BlitzCraft was co-founded by entrepreneur and football coach Mark Restelli, who serves in a leadership role focused on product vision, coaching systems, and platform development. The company's mission centers on modernizing football operations and making advanced coaching technology more accessible to youth and amateur sports programs.

BlitzCraft's primary product is FlagSnap.
----

== FlagSnap ==
FlagSnap is a football operations and coaching platform developed by BlitzCraft. The software is designed specifically for flag football organizations and combines play creation, team management, scorekeeping, statistical tracking, and film analysis into a single platform.

FlagSnap allows coaches to create animated football plays, organize digital playbooks, build game plans, and share content with teams. The platform also includes tools for live scoreboards, referee game management, tournament brackets, and player statistics.

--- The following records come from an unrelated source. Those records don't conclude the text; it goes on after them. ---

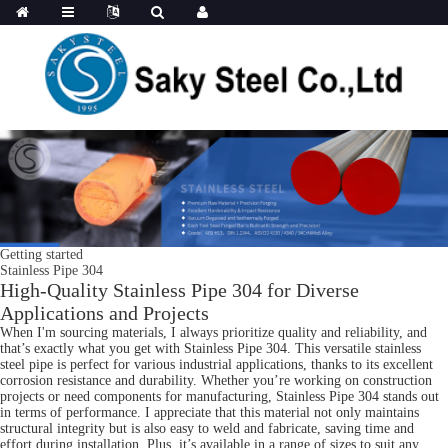
Getting started
Stainless Pipe 304
High-Quality Stainless Pipe 304 for Diverse
Applications and Projects
When I'm sourcing materials, I always prioritize quality and reliability, and
that’s exactly what you get with Stainless Pipe 304. This versatile stainless
steel pipe is perfect for various industrial applications, thanks to its excellent
corrosion resistance and durability. Whether you’re working on construction
projects or need components for manufacturing, Stainless Pipe 304 stands out
in terms of performance. I appreciate that this material not only maintains
structural integrity but is also easy to weld and fabricate, saving time and
effort during installation. Plus, it’s available in a range of sizes to suit any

One of FlagSnap's notable features is its experimental voice-to-stat technology, which allows users to verbally describe game actions while the software automatically logs statistics and play outcomes.

The platform also includes “The Film Room,” a developing video analysis system designed to connect game film with statistical data and scouting tools.

FlagSnap's slogan is:“Everything in flag football starts with a snap.”

==Personal==

Even though Restelli is from California, he claims that he does not surf. During the Edmonton Eskimos 2009 training camp, after being asked about it, Restelli responded: "You've got to be like the 10th person to ask it."

Restelli's first football job came on the Santa Margarita Catholic High School football sidelines as a 10-year-old waterboy alongside future New York Jets quarterback Mark Sanchez. Restelli and Sanchez played on the same Pop Warner team for three years. They shagged footballs on the Santa Margarita practice field for quarterback Carson Palmer, who went on to win the 2002 Heisman Trophy and become the top overall selection in the 2003 NFL draft.